Je ne parle pas de ce qu’il a dit tant de fois de lui-même : « Mon âme est triste jusqu’à la mort 2 ; » et encore : « J’ai le pouvoir de donner mon âme et de la reprendre 3 ; » et ailleurs : « Personne n’a un plus grand amour que celui qui donne son âme pour ses amis 4 » parce qu’un contradicteur obstiné peut dire que le Seigneur parlait en figure, comme on sait qu’il l’a souvent fait dans les paraboles. Certainement cela n’est pas. Cependant il n’est pas besoin d’insister sur ce point, quand nous avons les récits des évangélistes, qui nous apprennent que Jésus est né de la Vierge Marie, qu’il a été flagellé, crucifié, mis à mort, enseveli dans le tombeau : toutes choses qui ne peuvent s’entendre que d’un corps. Le plus insensé des hommes n’oserait dire que ce soient là des fictions ou des figures, quand ceux qui racontent ces choses écrivent d’après leurs propres souvenirs. De même donc que cela prouve que Jésus-Christ a eu un corps, ainsi toutes les affections propres à l’âme, mentionnées par ces mêmes évangélistes, démontrent qu’il a eu une âme. Par exemple : Jésus fut dans l’admiration 5 ; il se fâcha 6 ; il fut contristé 7 ; il se réjouit 8, et beaucoup d’autres expressions semblables ; sans compter celles qui indiquent tout à la fois les foncions du corps et de l’âme, comme : Il eut faim 9 ; il dormit 10 ; fatigué de la route, il s’assit 11, et autres du même genre.
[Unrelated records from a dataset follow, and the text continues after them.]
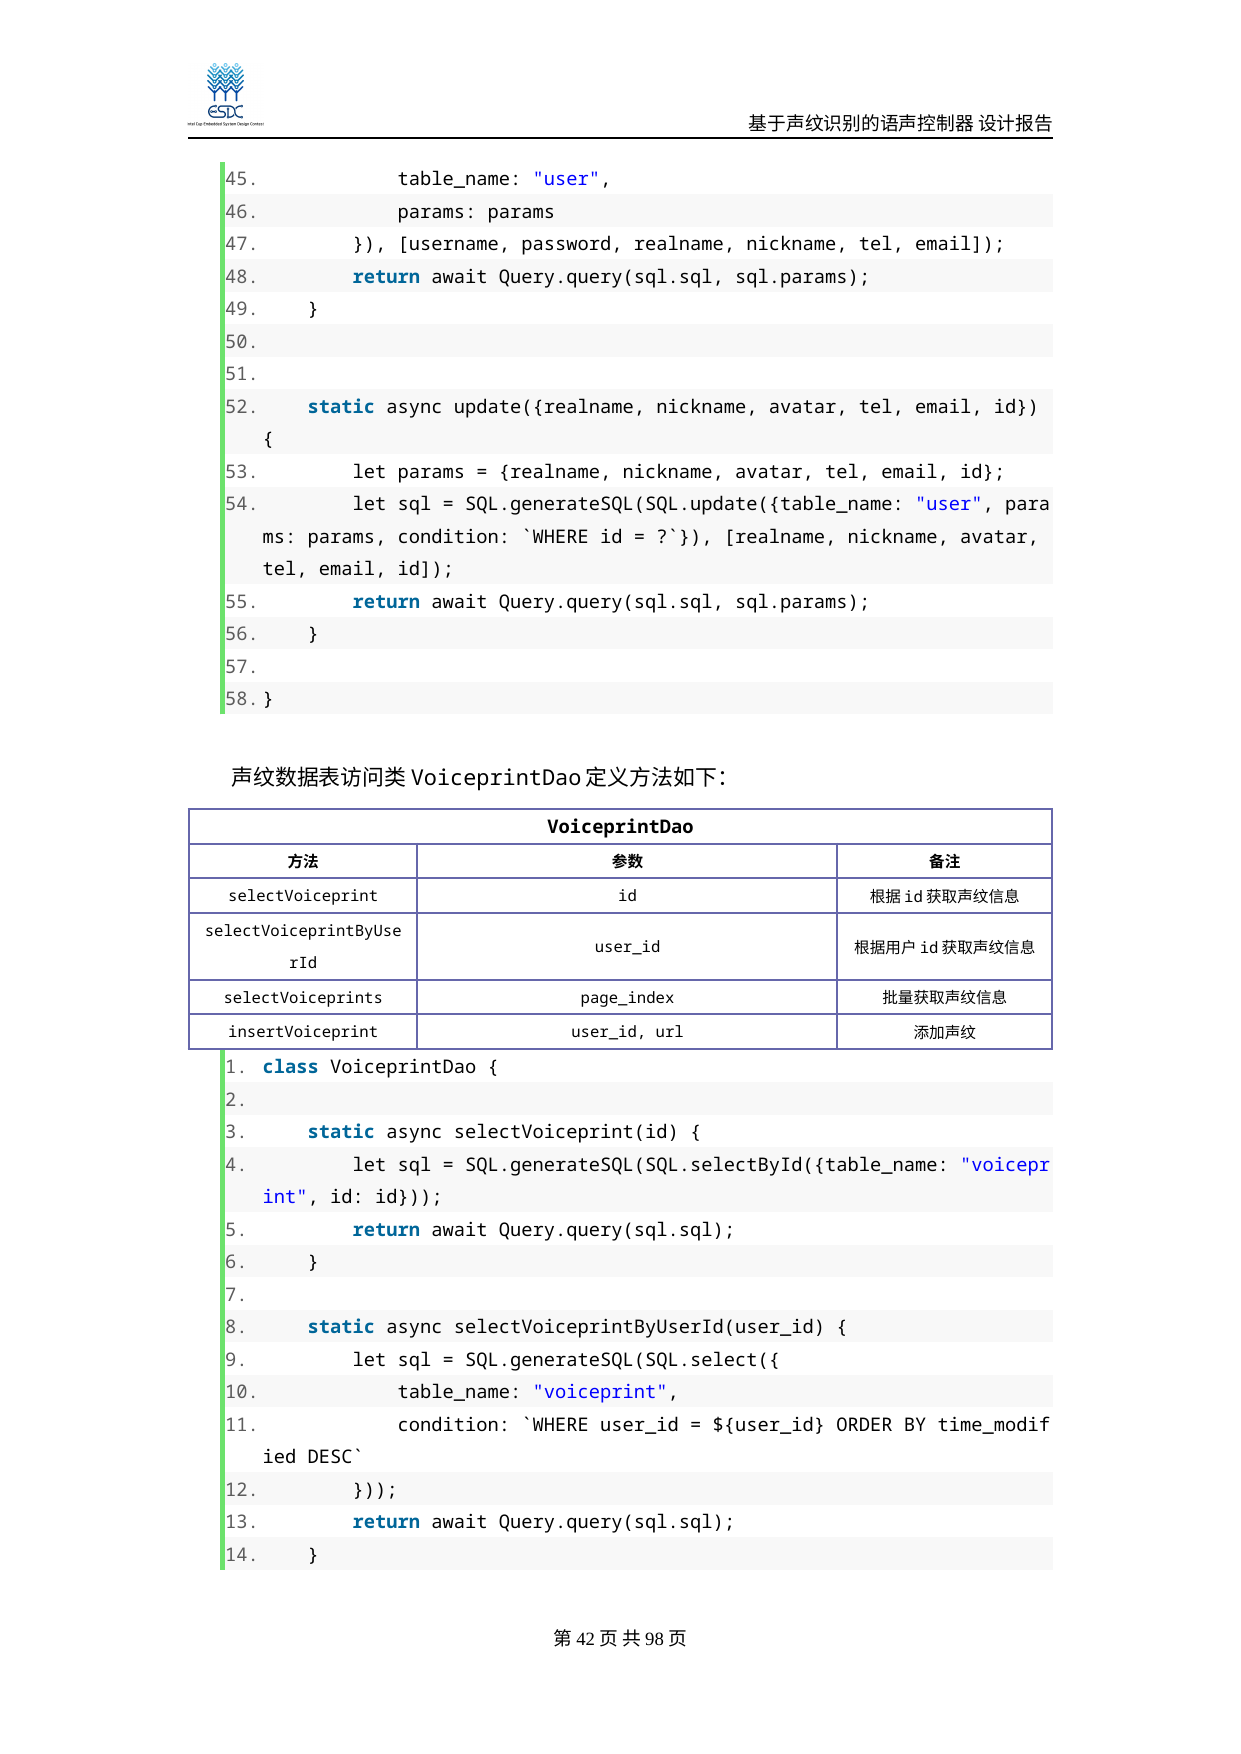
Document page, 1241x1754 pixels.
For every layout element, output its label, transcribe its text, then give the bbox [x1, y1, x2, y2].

list let params = {realname, nickname, avatar, tel, email, id}; [225, 454, 1053, 487]
table_cell id [418, 879, 836, 912]
list }), [username, password, realname, nickname, tel, email]); [225, 227, 1053, 259]
list static async selectVoiceprintByUserId(user_id) { [225, 1310, 1053, 1342]
table_cell 备注 [838, 845, 1051, 877]
table_cell user_id, url [418, 1015, 836, 1048]
list })); [225, 1472, 1053, 1505]
list } [225, 292, 1053, 324]
list table_name: "user", [225, 162, 1053, 194]
list params: params [225, 194, 1053, 227]
list let sql = SQL.generateSQL(SQL.update({table_name: "user", params: params, condition: `WHERE id = ?`}), [realname, nickname, avatar, tel, email, id]); [225, 487, 1053, 584]
table_cell 参数 [418, 845, 836, 877]
table_cell 添加声纹 [838, 1015, 1051, 1048]
list return await Query.query(sql.sql, sql.params); [225, 584, 1053, 617]
table_cell selectVoiceprints [190, 981, 416, 1013]
list return await Query.query(sql.sql); [225, 1212, 1053, 1245]
table_cell selectVoiceprint [190, 879, 416, 912]
picture [187, 63, 264, 126]
list } [225, 1537, 1053, 1570]
list } [225, 682, 1053, 714]
table_cell user_id [418, 914, 836, 979]
list table_name: "voiceprint", [225, 1375, 1053, 1407]
list class VoiceprintDao { [225, 1050, 1053, 1082]
table_cell selectVoiceprintByUserId [190, 914, 416, 979]
list static async selectVoiceprint(id) { [225, 1115, 1053, 1147]
list let sql = SQL.generateSQL(SQL.select({ [225, 1342, 1053, 1375]
list } [225, 1245, 1053, 1277]
table_cell 根据id获取声纹信息 [838, 879, 1051, 912]
list return await Query.query(sql.sql, sql.params); [225, 259, 1053, 292]
table_cell 方法 [190, 845, 416, 877]
list } [225, 617, 1053, 649]
text 声纹数据表访问类VoiceprintDao定义方法如下： [187, 759, 1053, 792]
table_cell 批量获取声纹信息 [838, 981, 1051, 1013]
list static async update({realname, nickname, avatar, tel, email, id}) { [225, 389, 1053, 454]
table_cell insertVoiceprint [190, 1015, 416, 1048]
table_header VoiceprintDao [190, 810, 1051, 842]
table_cell page_index [418, 981, 836, 1013]
table_cell 根据用户id获取声纹信息 [838, 914, 1051, 979]
list condition: `WHERE user_id = ${user_id} ORDER BY time_modified DESC` [225, 1407, 1053, 1472]
list let sql = SQL.generateSQL(SQL.selectById({table_name: "voiceprint", id: id})); [225, 1147, 1053, 1212]
list return await Query.query(sql.sql); [225, 1505, 1053, 1537]
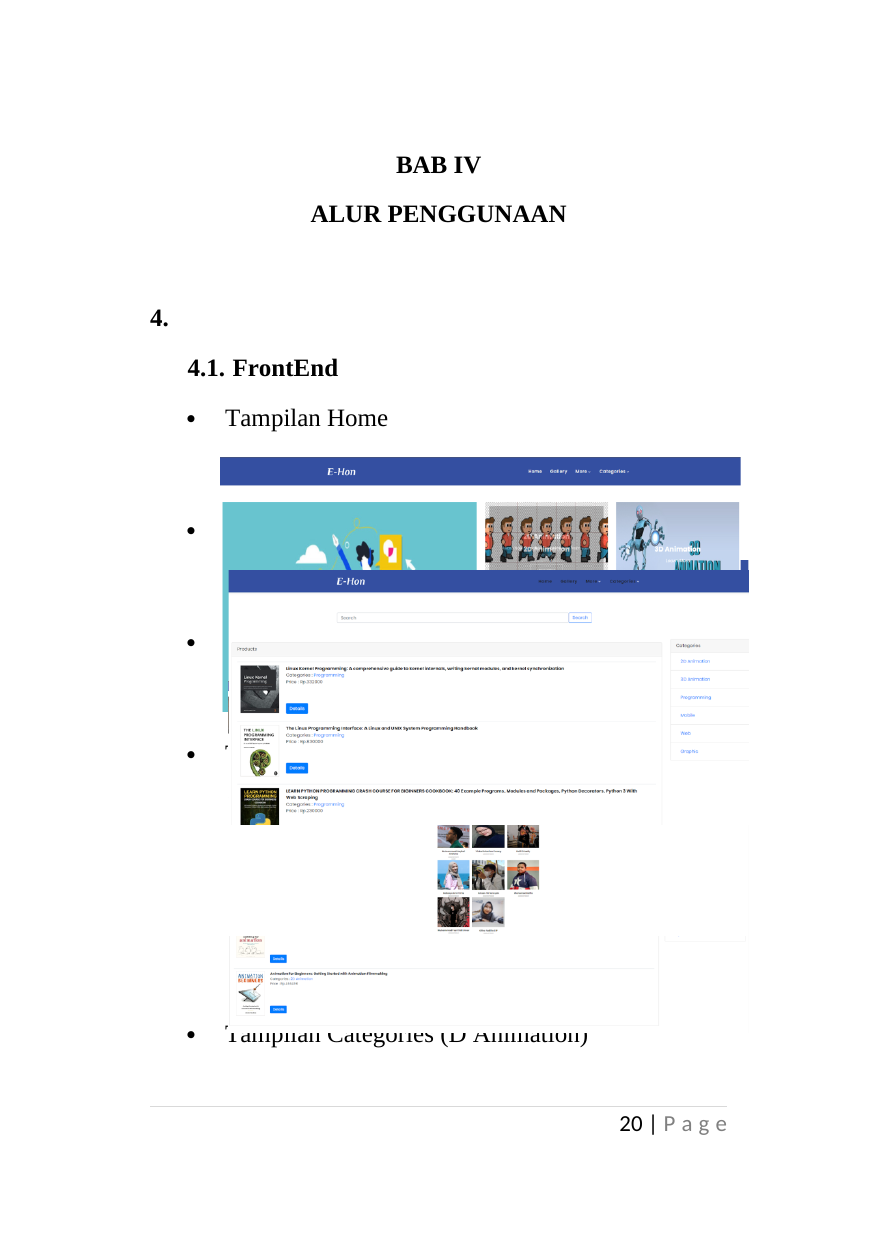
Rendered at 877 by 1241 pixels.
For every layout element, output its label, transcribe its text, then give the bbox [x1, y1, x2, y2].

list Tampilan Categories (2D Animation) [187, 739, 226, 768]
text BAB IV [150, 150, 727, 179]
list Tampilan Gallery [187, 515, 218, 544]
list Tampilan Categories (D Animation) [187, 1019, 727, 1048]
picture [218, 457, 749, 1032]
text ALUR PENGGUNAAN [150, 199, 727, 228]
list Tampilan About Us [187, 627, 218, 656]
list FrontEnd [187, 353, 727, 382]
list Tampilan Home [187, 403, 727, 431]
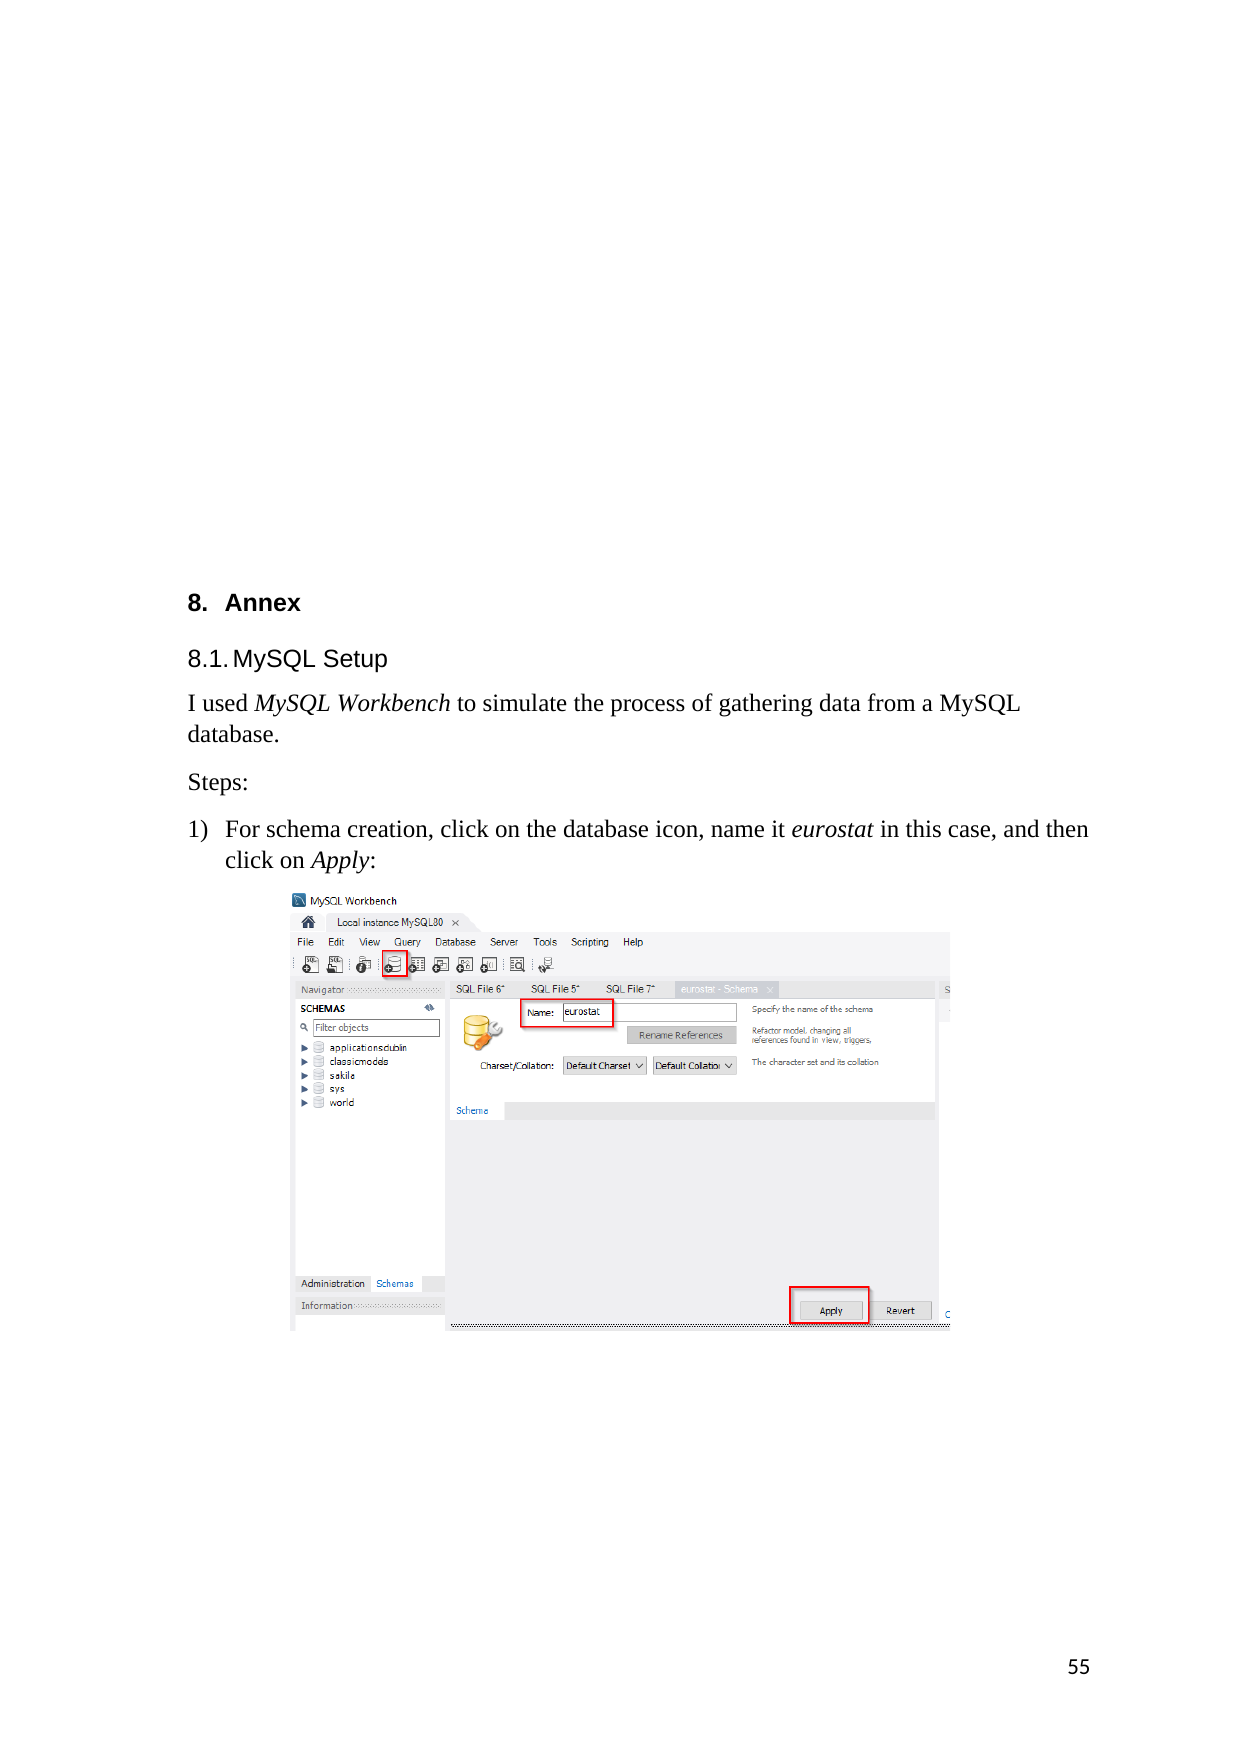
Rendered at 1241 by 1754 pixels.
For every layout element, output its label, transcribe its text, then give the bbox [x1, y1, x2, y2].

subtitle MySQL Setup [187, 644, 1090, 673]
picture [290, 893, 951, 1331]
subtitle Annex [187, 588, 1090, 617]
text Steps: [150, 767, 1090, 795]
text I used MySQL Workbench to simulate the process of gathering data from a MySQL database. [187, 688, 1090, 748]
list For schema creation, click on the database icon, name it eurostat in this case, and then click on Apply: [187, 814, 1090, 874]
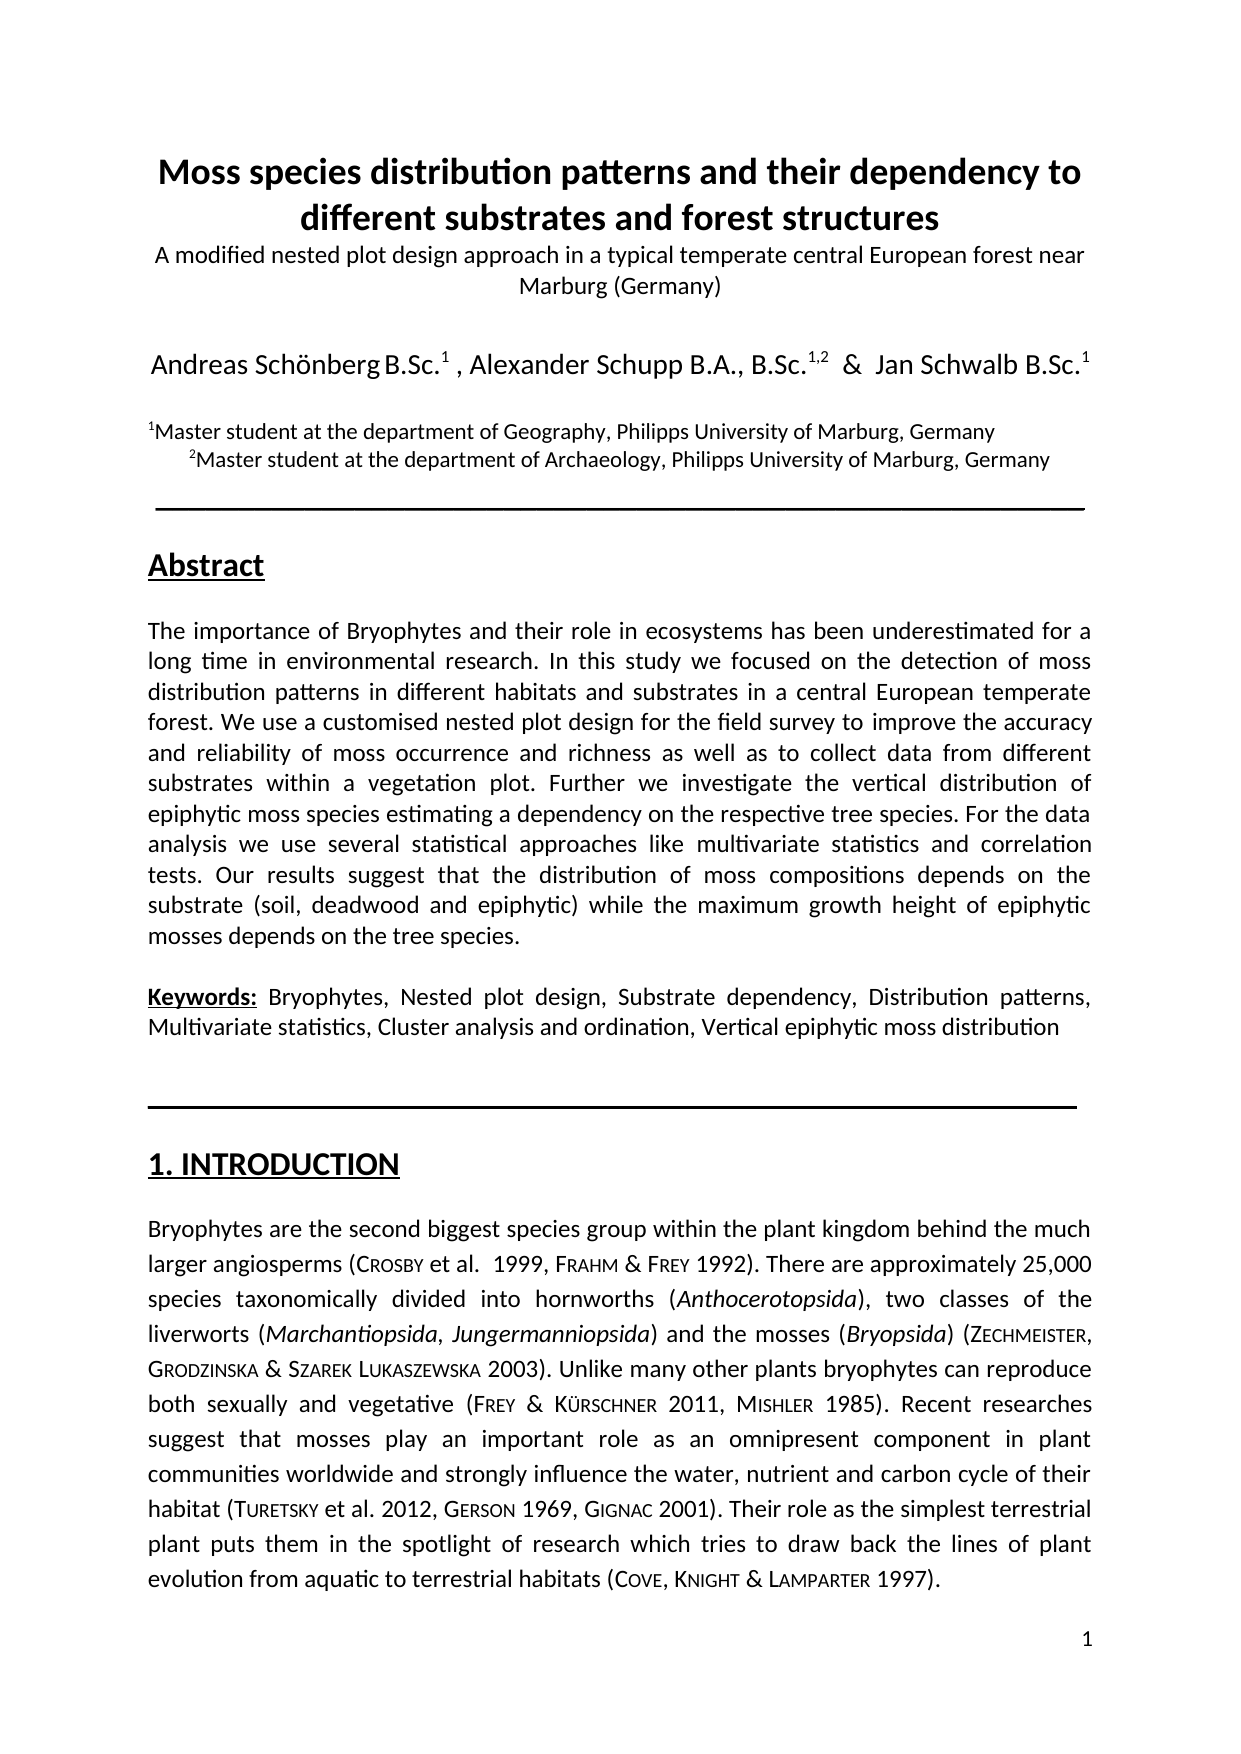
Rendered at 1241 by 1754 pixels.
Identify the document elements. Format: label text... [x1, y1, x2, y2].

text 1. INTRODUCTION [148, 1142, 1092, 1183]
text Abstract [148, 544, 1092, 585]
text The importance of Bryophytes and their role in ecosystems has been underestimated for a long time in environmental research. In this study we focused on the detection of moss distribution patterns in different habitats and substrates in a central European temperate forest. We use a customised nested plot design for the field survey to improve the accuracy and reliability of moss occurrence and richness as well as to collect data from different substrates within a vegetation plot. Further we investigate the vertical distribution of epiphytic moss species estimating a dependency on the respective tree species. For the data analysis we use several statistical approaches like multivariate statistics and correlation tests. Our results suggest that the distribution of moss compositions depends on the substrate (soil, deadwood and epiphytic) while the maximum growth height of epiphytic mosses depends on the tree species. [148, 615, 1092, 951]
text Moss species distribution patterns and their dependency to different substrates and forest structures [148, 148, 1092, 239]
list 1Master student at the department of Geography, Philipps University of Marburg, Germany [148, 417, 1092, 446]
text Bryophytes are the second biggest species group within the plant kingdom behind the much larger angiosperms (Crosby et al. 1999, Frahm & Frey 1992). There are approximately 25,000 species taxonomically divided into hornworths (Anthocerotopsida), two classes of the liverworts (Marchantiopsida, Jungermanniopsida) and the mosses (Bryopsida) (Zechmeister, Grodzinska & Szarek Lukaszewska 2003). Unlike many other plants bryophytes can reproduce both sexually and vegetative (Frey & Kürschner 2011, Mishler 1985). Recent researches suggest that mosses play an important role as an omnipresent component in plant communities worldwide and strongly influence the water, nutrient and carbon cycle of their habitat (Turetsky et al. 2012, Gerson 1969, Gignac 2001). Their role as the simplest terrestrial plant puts them in the spotlight of research which tries to draw back the lines of plant evolution from aquatic to terrestrial habitats (Cove, Knight & Lamparter 1997). [148, 1213, 1092, 1594]
text ________________________________________________________ [148, 1072, 1092, 1112]
text A modified nested plot design approach in a typical temperate central European forest near Marburg (Germany) [148, 239, 1092, 300]
list 2Master student at the department of Archaeology, Philipps University of Marburg, Germany [148, 446, 1092, 473]
text Keywords: Bryophytes, Nested plot design, Substrate dependency, Distribution patterns, Multivariate statistics, Cluster analysis and ordination, Vertical epiphytic moss distribution [148, 981, 1092, 1042]
list ________________________________________________________ [148, 473, 1092, 514]
list Andreas Schönberg B.Sc.1 , Alexander Schupp B.A., B.Sc.1,2 & Jan Schwalb B.Sc.1 [148, 346, 1092, 382]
On ne saurait nous objecter que dans l’ancien Testament on dit que Dieu s’est mis en colère, s’est réjoui ou a éprouvé d’autres affections de cette nature, sans qu’on en puisse conclure que Dieu ait eu une âme. Car alors on employait le langage figuré des prophètes ; on ne racontait pas. D’ailleurs on parle aussi des membres, des mains, des pieds, des yeux, de la face de Dieu et d’autres choses semblables ; et cependant ces expressions ne prouvent point qu’il ait eu un corps ; donc celles-là n’indiquent point qu’il ait eu une âme. Mais comme tous les récits où il est question de la main ou de la tête du Christ ou de quelque autre partie de son corps, indiquent qu’il a un corps ; ainsi tout ce que l’on raconte des affections de son âme, démontrent qu’il a une âme. Or il est absurde de croire à l’évangéliste quand il raconte que le Christ a mangé, et de n’y pas croire quand il dit qu’il a eu faim. Cependant il n’est pas nécessaire d’avoir faim pour manger : car nous lisons qu’un ange a mangé 12, et nous ne lisons pas qu’il ait eu faim ; il n’est pas non plus nécessaire de manger dès qu’on a faim, puisqu’on peut s’abstenir pour remplir quelque devoir, ou par défaut de nourriture, ou parce qu’on n’a pas le pouvoir de manger ; Mais quand l’Evangéliste parle de l’un et l’autre 13, il faut croire l’un et l’autre ; parce qu’il en parle comme de faits qui ont réellement lieu tous les deux. Or comme il n’est pas possible de supposer qu’on mange sans corps, de même on ne peut admettre qu’on ait faim sans âme.